2/10/1914 : LES FRANÇAIS EN ALSACE
Strasbourg 1er octobre (Wolff) Comme on l’a déjà annoncé les Français ont emmené comme otages à plusieurs reprises, notamment dans le district d’Altkirch, un grand nombre de personnes, et parmi elles, beaucoup d’instituteurs. Un officier français fit un jour à l’un d’eux cette remarque : « N’êtes-vous les propagateurs des idées allemandes ? » D’après la « Strassburger Post » tous les instituteurs alsaciens seraient transférés en France et remplacés en Alsace par des instituteurs d’origine française, de sorte qu’au bout de quelques années on ne parlerait plus que le Français en Alsace.
26/10/1914 : EN ALSACE (Gazette de Lausanne)
Strasbourg, 25 octobre. (Wolff.) On mande de Schlierbach (circonscription de Mulhouse) à la Strassburger Post : « Le 10 août, le forestier West et sa servante ont été faits prisonniers et emmenés
à Belfort par les Français parce que West avait soi-disant abrité sous son toit des soldats d’avant-postes allemands qui auraient tiré sur des patrouilles françaises.
« Une femme remise en liberté par les Français déclare que la servante de West a été fusillée et que ce dernier a été condamné à 20 ans de travaux forcés. »
31/10/1914 : LE CAS DU FORESTIER WEST ET DE SA FEMME (Le Temps)

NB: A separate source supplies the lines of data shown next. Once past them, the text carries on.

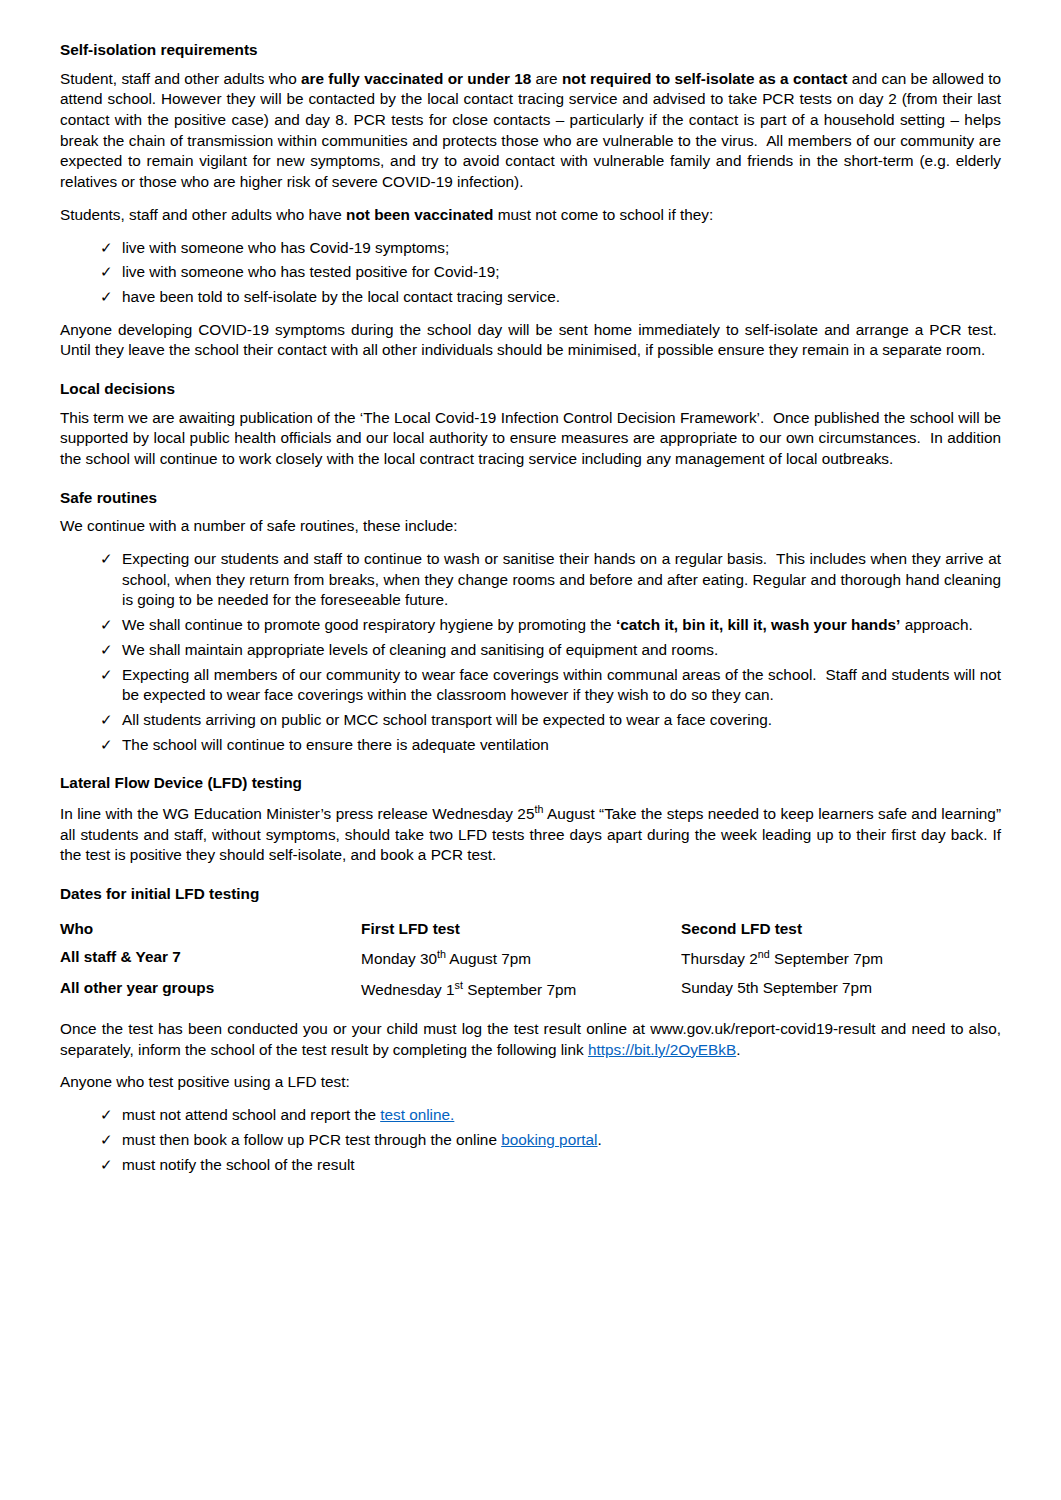Self-isolation requirements
Student, staff and other adults who are fully vaccinated or under 18 are not required to self-isolate as a contact and can be allowed to attend school. However they will be contacted by the local contact tracing service and advised to take PCR tests on day 2 (from their last contact with the positive case) and day 8. PCR tests for close contacts – particularly if the contact is part of a household setting – helps break the chain of transmission within communities and protects those who are vulnerable to the virus. All members of our community are expected to remain vigilant for new symptoms, and try to avoid contact with vulnerable family and friends in the short-term (e.g. elderly relatives or those who are higher risk of severe COVID-19 infection).
Students, staff and other adults who have not been vaccinated must not come to school if they:
live with someone who has Covid-19 symptoms;
live with someone who has tested positive for Covid-19;
have been told to self-isolate by the local contact tracing service.
Anyone developing COVID-19 symptoms during the school day will be sent home immediately to self-isolate and arrange a PCR test. Until they leave the school their contact with all other individuals should be minimised, if possible ensure they remain in a separate room.
Local decisions
This term we are awaiting publication of the ‘The Local Covid-19 Infection Control Decision Framework’. Once published the school will be supported by local public health officials and our local authority to ensure measures are appropriate to our own circumstances. In addition the school will continue to work closely with the local contract tracing service including any management of local outbreaks.
Safe routines
We continue with a number of safe routines, these include:
Expecting our students and staff to continue to wash or sanitise their hands on a regular basis. This includes when they arrive at school, when they return from breaks, when they change rooms and before and after eating. Regular and thorough hand cleaning is going to be needed for the foreseeable future.
We shall continue to promote good respiratory hygiene by promoting the ‘catch it, bin it, kill it, wash your hands’ approach.
We shall maintain appropriate levels of cleaning and sanitising of equipment and rooms.
Expecting all members of our community to wear face coverings within communal areas of the school. Staff and students will not be expected to wear face coverings within the classroom however if they wish to do so they can.
All students arriving on public or MCC school transport will be expected to wear a face covering.
The school will continue to ensure there is adequate ventilation
Lateral Flow Device (LFD) testing
In line with the WG Education Minister’s press release Wednesday 25th August “Take the steps needed to keep learners safe and learning” all students and staff, without symptoms, should take two LFD tests three days apart during the week leading up to their first day back. If the test is positive they should self-isolate, and book a PCR test.
Dates for initial LFD testing
| Who | First LFD test | Second LFD test |
| --- | --- | --- |
| All staff & Year 7 | Monday 30 th August 7pm | Thursday 2 nd September 7pm |
| All other year groups | Wednesday 1 st September 7pm | Sunday 5th September 7pm |
Once the test has been conducted you or your child must log the test result online at www.gov.uk/report-covid19-result and need to also, separately, inform the school of the test result by completing the following link https://bit.ly/2OyEBkB.
Anyone who test positive using a LFD test:
must not attend school and report the test online.
must then book a follow up PCR test through the online booking portal.
must notify the school of the result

Dans une dépêche datée de Strasbourg, du 26 courant, l’agence Wolff raconte que le forestier West, de Schlierbach (Haute-Alsace), et sa femme ont été, le premier, condamné à vingt ans de travaux forcés, et la seconde fusillée, parce qu’ils avaient abrité sous leur toit des soldats d’avant-postes allemands qui auraient tiré sur une patrouille française. Le motif est, on le sait, tout autre. « West et sa femme ont été ainsi condamnés, en août dernier, par le conseil de guerre de Belfort, parce qu’ils avaient sciemment attiré dans un guet-apens une patrouille française dont deux hommes furent blessés et un autre tué par les ennemis qui se cachaient chez eux.
6/12/1914 : AVIS DE HELMER, AVOCAT FRANCOPHILE COLMARIEN
D’autre part, j’ai entendu de nos soldat, voire des officiers, prétendre que des « Alsaciens », dans les villages avaient tiré sur les troupes françaises ! Personne n’en croira rien parmi ceux qui connaissent tant soit peu la situation. Ces militaires ne distinguaient pas entre la population alsacienne et les immigrés allemands.

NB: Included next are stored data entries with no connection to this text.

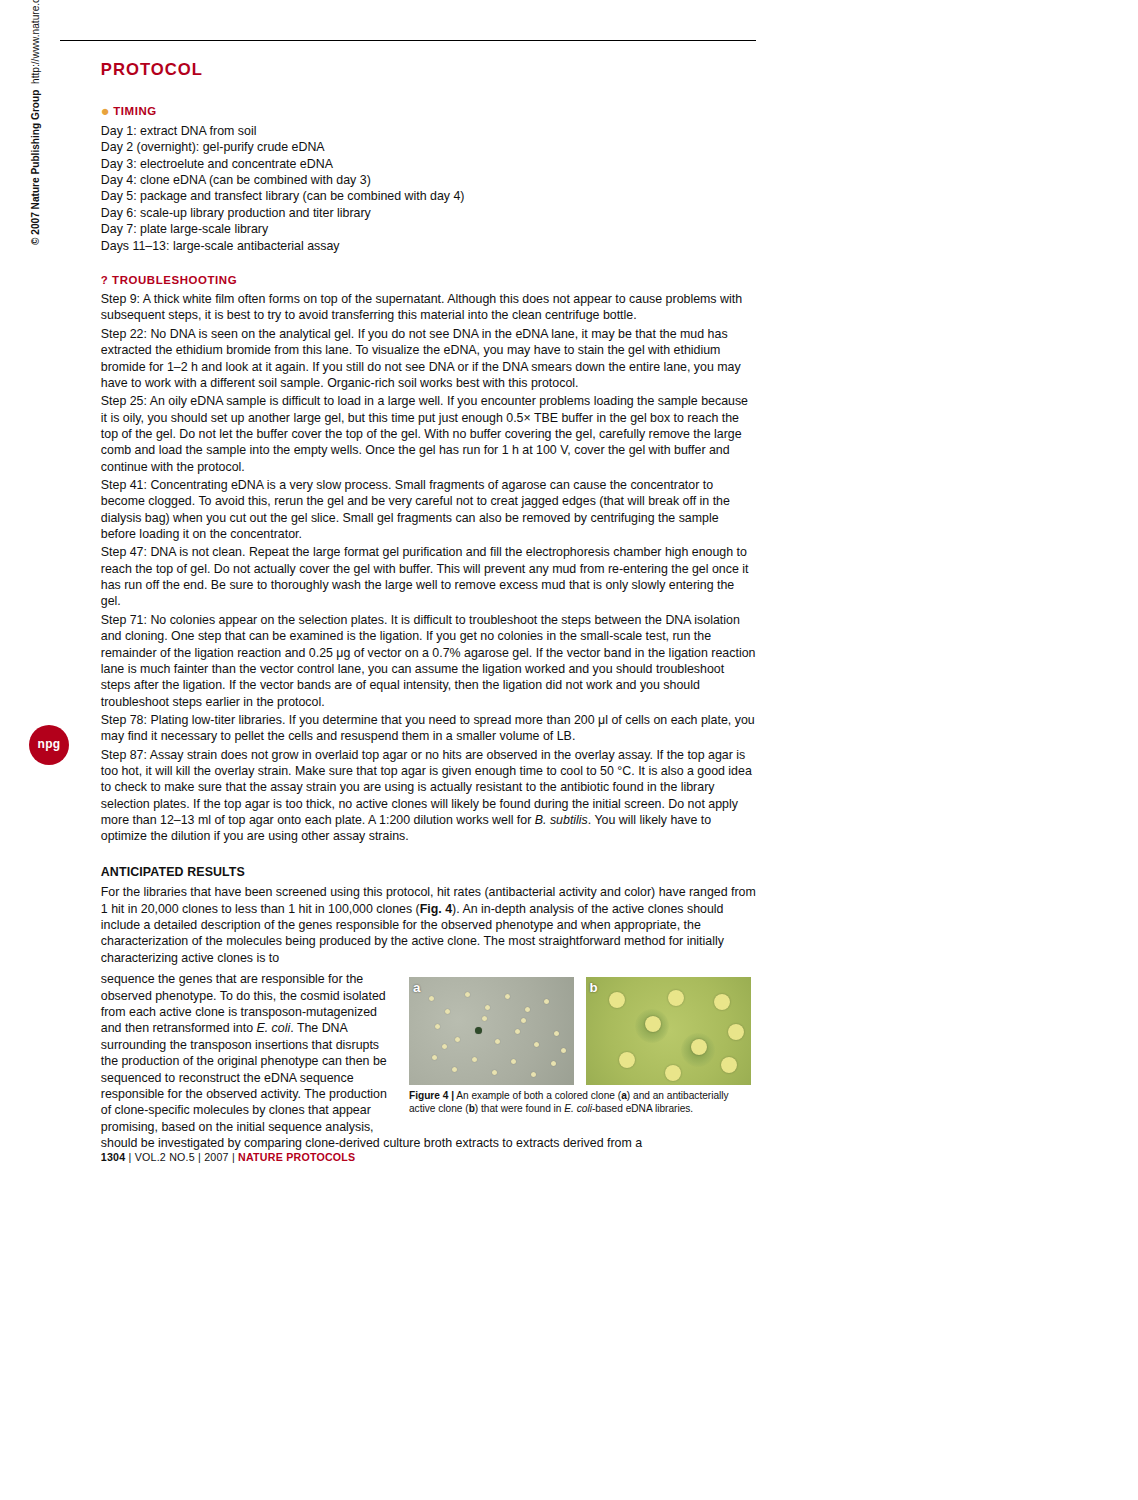© 2007 Nature Publishing Group http://www.nature.com/natureprotocols
npg
PROTOCOL
●TIMING
Day 1: extract DNA from soil
Day 2 (overnight): gel-purify crude eDNA
Day 3: electroelute and concentrate eDNA
Day 4: clone eDNA (can be combined with day 3)
Day 5: package and transfect library (can be combined with day 4)
Day 6: scale-up library production and titer library
Day 7: plate large-scale library
Days 11–13: large-scale antibacterial assay
? TROUBLESHOOTING
Step 9: A thick white film often forms on top of the supernatant. Although this does not appear to cause problems with subsequent steps, it is best to try to avoid transferring this material into the clean centrifuge bottle.
Step 22: No DNA is seen on the analytical gel. If you do not see DNA in the eDNA lane, it may be that the mud has extracted the ethidium bromide from this lane. To visualize the eDNA, you may have to stain the gel with ethidium bromide for 1–2 h and look at it again. If you still do not see DNA or if the DNA smears down the entire lane, you may have to work with a different soil sample. Organic-rich soil works best with this protocol.
Step 25: An oily eDNA sample is difficult to load in a large well. If you encounter problems loading the sample because it is oily, you should set up another large gel, but this time put just enough 0.5× TBE buffer in the gel box to reach the top of the gel. Do not let the buffer cover the top of the gel. With no buffer covering the gel, carefully remove the large comb and load the sample into the empty wells. Once the gel has run for 1 h at 100 V, cover the gel with buffer and continue with the protocol.
Step 41: Concentrating eDNA is a very slow process. Small fragments of agarose can cause the concentrator to become clogged. To avoid this, rerun the gel and be very careful not to creat jagged edges (that will break off in the dialysis bag) when you cut out the gel slice. Small gel fragments can also be removed by centrifuging the sample before loading it on the concentrator.
Step 47: DNA is not clean. Repeat the large format gel purification and fill the electrophoresis chamber high enough to reach the top of gel. Do not actually cover the gel with buffer. This will prevent any mud from re-entering the gel once it has run off the end. Be sure to thoroughly wash the large well to remove excess mud that is only slowly entering the gel.
Step 71: No colonies appear on the selection plates. It is difficult to troubleshoot the steps between the DNA isolation and cloning. One step that can be examined is the ligation. If you get no colonies in the small-scale test, run the remainder of the ligation reaction and 0.25 μg of vector on a 0.7% agarose gel. If the vector band in the ligation reaction lane is much fainter than the vector control lane, you can assume the ligation worked and you should troubleshoot steps after the ligation. If the vector bands are of equal intensity, then the ligation did not work and you should troubleshoot steps earlier in the protocol.
Step 78: Plating low-titer libraries. If you determine that you need to spread more than 200 μl of cells on each plate, you may find it necessary to pellet the cells and resuspend them in a smaller volume of LB.
Step 87: Assay strain does not grow in overlaid top agar or no hits are observed in the overlay assay. If the top agar is too hot, it will kill the overlay strain. Make sure that top agar is given enough time to cool to 50 °C. It is also a good idea to check to make sure that the assay strain you are using is actually resistant to the antibiotic found in the library selection plates. If the top agar is too thick, no active clones will likely be found during the initial screen. Do not apply more than 12–13 ml of top agar onto each plate. A 1:200 dilution works well for B. subtilis. You will likely have to optimize the dilution if you are using other assay strains.
ANTICIPATED RESULTS
For the libraries that have been screened using this protocol, hit rates (antibacterial activity and color) have ranged from 1 hit in 20,000 clones to less than 1 hit in 100,000 clones (Fig. 4). An in-depth analysis of the active clones should include a detailed description of the genes responsible for the observed phenotype and when appropriate, the characterization of the molecules being produced by the active clone. The most straightforward method for initially characterizing active clones is to
a
b
Figure 4 | An example of both a colored clone (a) and an antibacterially active clone (b) that were found in E. coli-based eDNA libraries.
sequence the genes that are responsible for the observed phenotype. To do this, the cosmid isolated from each active clone is transposon-mutagenized and then retransformed into E. coli. The DNA surrounding the transposon insertions that disrupts the production of the original phenotype can then be sequenced to reconstruct the eDNA sequence responsible for the observed activity. The production of clone-specific molecules by clones that appear promising, based on the initial sequence analysis, should be investigated by comparing clone-derived culture broth extracts to extracts derived from a
1304 | VOL.2 NO.5 | 2007 | NATURE PROTOCOLS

JEAN-FRANÇOIS KAHN (Dna 21/11/2021)
J’ai retrouvé les lettres que mon grand-père envoyait à sa fiancée en 1914. Ces lettres sont parues dans un livre intitulé Journal de guerre d’un juif patriote (éd. Tallandier). En août 1914, l’armée française a brièvement réoccupé Mulhouse. Mon grand-père a écrit à celle qui deviendrait ma grand-mère qu’il était très déçu car la population les avait mal accueillis. Il y avait donc un certain nombre d’Alsaciens qui ne se sentaient pas si mal dans une Alsace allemande.

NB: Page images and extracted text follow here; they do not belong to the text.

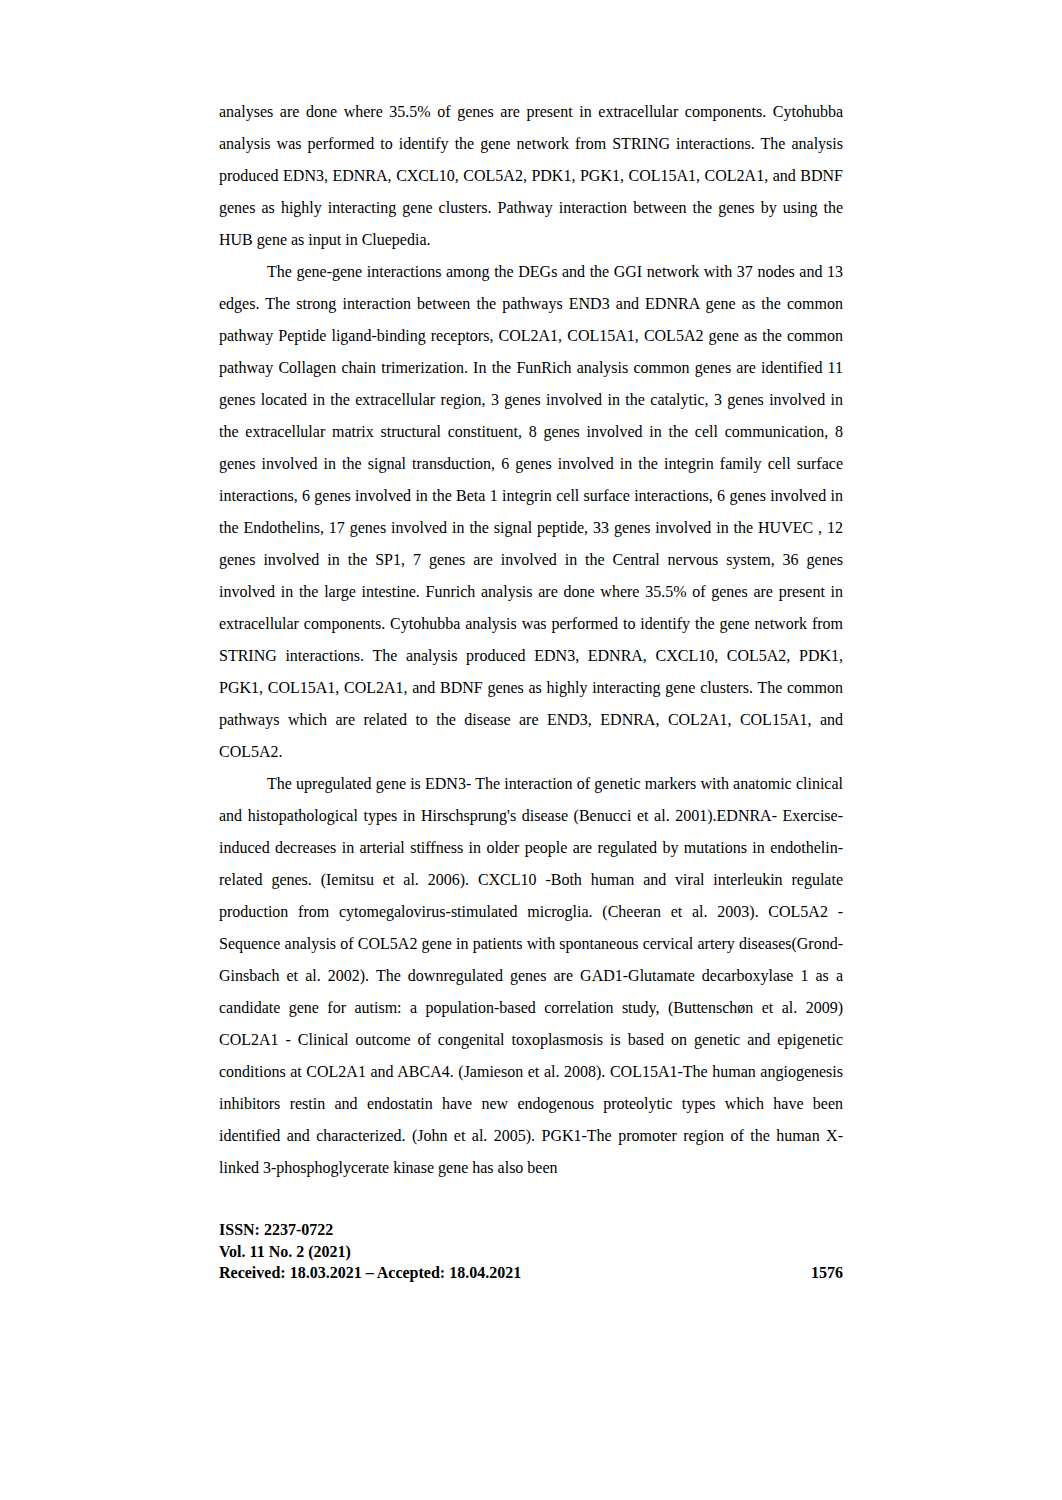analyses are done where 35.5% of genes are present in extracellular components. Cytohubba analysis was performed to identify the gene network from STRING interactions. The analysis produced EDN3, EDNRA, CXCL10, COL5A2, PDK1, PGK1, COL15A1, COL2A1, and BDNF genes as highly interacting gene clusters. Pathway interaction between the genes by using the HUB gene as input in Cluepedia.
The gene-gene interactions among the DEGs and the GGI network with 37 nodes and 13 edges. The strong interaction between the pathways END3 and EDNRA gene as the common pathway Peptide ligand-binding receptors, COL2A1, COL15A1, COL5A2 gene as the common pathway Collagen chain trimerization. In the FunRich analysis common genes are identified 11 genes located in the extracellular region, 3 genes involved in the catalytic, 3 genes involved in the extracellular matrix structural constituent, 8 genes involved in the cell communication, 8 genes involved in the signal transduction, 6 genes involved in the integrin family cell surface interactions, 6 genes involved in the Beta 1 integrin cell surface interactions, 6 genes involved in the Endothelins, 17 genes involved in the signal peptide, 33 genes involved in the HUVEC , 12 genes involved in the SP1, 7 genes are involved in the Central nervous system, 36 genes involved in the large intestine. Funrich analysis are done where 35.5% of genes are present in extracellular components. Cytohubba analysis was performed to identify the gene network from STRING interactions. The analysis produced EDN3, EDNRA, CXCL10, COL5A2, PDK1, PGK1, COL15A1, COL2A1, and BDNF genes as highly interacting gene clusters. The common pathways which are related to the disease are END3, EDNRA, COL2A1, COL15A1, and COL5A2.
The upregulated gene is EDN3- The interaction of genetic markers with anatomic clinical and histopathological types in Hirschsprung's disease (Benucci et al. 2001).EDNRA- Exercise-induced decreases in arterial stiffness in older people are regulated by mutations in endothelin-related genes. (Iemitsu et al. 2006). CXCL10 -Both human and viral interleukin regulate production from cytomegalovirus-stimulated microglia. (Cheeran et al. 2003). COL5A2 -Sequence analysis of COL5A2 gene in patients with spontaneous cervical artery diseases(Grond-Ginsbach et al. 2002). The downregulated genes are GAD1-Glutamate decarboxylase 1 as a candidate gene for autism: a population-based correlation study, (Buttenschøn et al. 2009) COL2A1 - Clinical outcome of congenital toxoplasmosis is based on genetic and epigenetic conditions at COL2A1 and ABCA4. (Jamieson et al. 2008). COL15A1-The human angiogenesis inhibitors restin and endostatin have new endogenous proteolytic types which have been identified and characterized. (John et al. 2005). PGK1-The promoter region of the human X-linked 3-phosphoglycerate kinase gene has also been
ISSN: 2237-0722
Vol. 11 No. 2 (2021)
Received: 18.03.2021 – Accepted: 18.04.2021
1576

MOI FRITZ ROESS, PAYSAN ET POÈTE
Es war ein fast banges und ängstlisches Gefühl der Ohnmacht und des verlassenseins, dass uns diese uns Münstertälern so verhassen Franzmänner unsere friedlichen Gaue überfallen und uns nun unter ihre Herrschaft zwigen wollen.
C’est un moment angoissé d’impuissance et d’abandon, alors que ces français que nous détestions tant dans la vallée de Munster, envahissaient nos terres paisibles pour nous imposer leur domination.